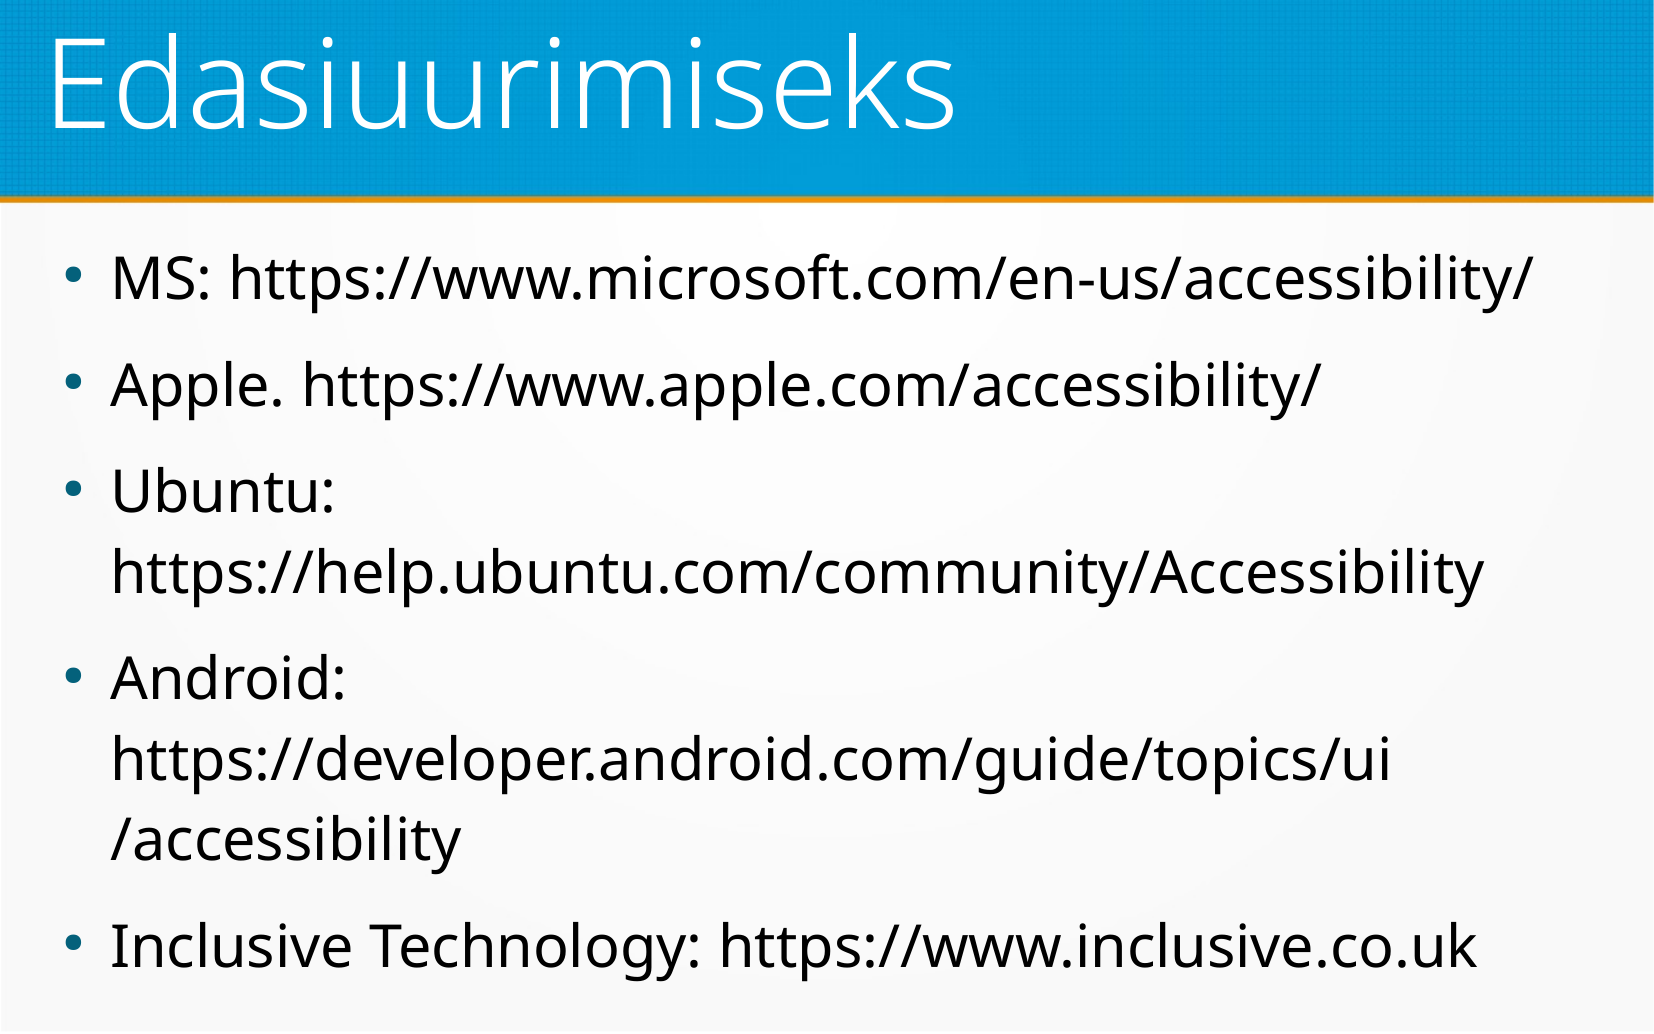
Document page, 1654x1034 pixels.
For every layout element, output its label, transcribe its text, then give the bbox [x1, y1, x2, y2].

list MS: https://www.microsoft.com/en-us/accessibility/ Apple. https://www.apple.com/accessibility/ Ubuntu: https://help.ubuntu.com/community/Accessibility Android: https://developer.android.com/guide/topics/ui /accessibility Inclusive Technology: https://www.inclusive.co.uk [47, 236, 1607, 1002]
picture [0, 195, 1654, 1034]
title Edasiuurimiseks [43, 0, 1619, 166]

**EXERCISE DETAILS:** Recast the lines above as a Markdown table with the columns "Row" and "Line", numbering each row and skipping blank lines. Leave the pictures out of your answer.

**THE RESPONSE:**
| Row | Line |
|---|---|
| 1 | Document page, 1654x1034 pixels. |
| 2 | For every layout element, output its label, transcribe its text, then give the bbox [x1, y1, x2, y2]. |
| 3 | list MS: https://www.microsoft.com/en-us/accessibility/ Apple. https://www.apple.com/accessibility/ Ubuntu: https://help.ubuntu.com/community/Accessibility Android: https://developer.android.com/guide/topics/ui /accessibility Inclusive Technology: https://www.inclusive.co.uk [47, 236, 1607, 1002] |
| 4 | picture [0, 195, 1654, 1034] |
| 5 | title Edasiuurimiseks [43, 0, 1619, 166] |